A meeting of the North York Moors National Park Authority heard a year on from Anglo American buying the Woodsmith Mine project near Whitby, key elements of the development had been completed, such as shafts, buildings and some 14km of the tunnel to Teesside.
The meeting heard there had been “significant disruption in the delivery of compensation and mitigation projects” due to the pandemic, but good progress had been made on a wide range of activities.
Members, including the authority’s chairman Jim Bailey, said it was essential the most was made out of the compensation payments set out in 2015, as without them the mine would not have been approved following a host of environmental objections.
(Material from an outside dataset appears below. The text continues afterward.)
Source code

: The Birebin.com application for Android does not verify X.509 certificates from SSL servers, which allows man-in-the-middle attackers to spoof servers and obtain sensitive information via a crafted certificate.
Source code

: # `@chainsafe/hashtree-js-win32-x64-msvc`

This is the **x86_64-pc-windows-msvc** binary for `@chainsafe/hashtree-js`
A principal part of measures to mitigate the mine includes the planting of swathes of trees, for which the mine’s owners are paying £135,000 a year towards, alongside other contributions.
The national park’s management plan states an additional 3,000 hectares of environmentally positive woodland could be accommodated there. Officers said last year saw more than 35,000 trees planted across 29 hectares of the park - the equivalent to 54 football pitches, alongside some 70 hectares of “woodland enhancement”.
In total, just over 109 hectares of woodlands have been planted since building work on the mine started four years ago and a further 39 projects are in the pipeline for the coming planting season.
However, officers said Brexit had caused supply issues with materials from the continent, such as a shortage of tree stakes. In addition, when questioned over the huge build-up of demand for saplings alongside a surge in woodland creation schemes nationally, officers said they were “very conscious” of the uncertainty over stocks.
In the UK alone, the government has set a target of establishing 30,000 hectares of new woodland in England by 2025 and planting 11 million trees by 2022.
While HS2 is responsible for planting up to seven million trees, the BBC One Show aims to plant 750,000 trees during the next 12 months.
Officers said the authority was looking into alternative means of meeting its targets, such as by natural colonisation, where fewer saplings are used to create woodlands, and through volunteers collecting tree seeds.
Officers said they remained confident the target 111-hectare target for the first five years of construction could be met.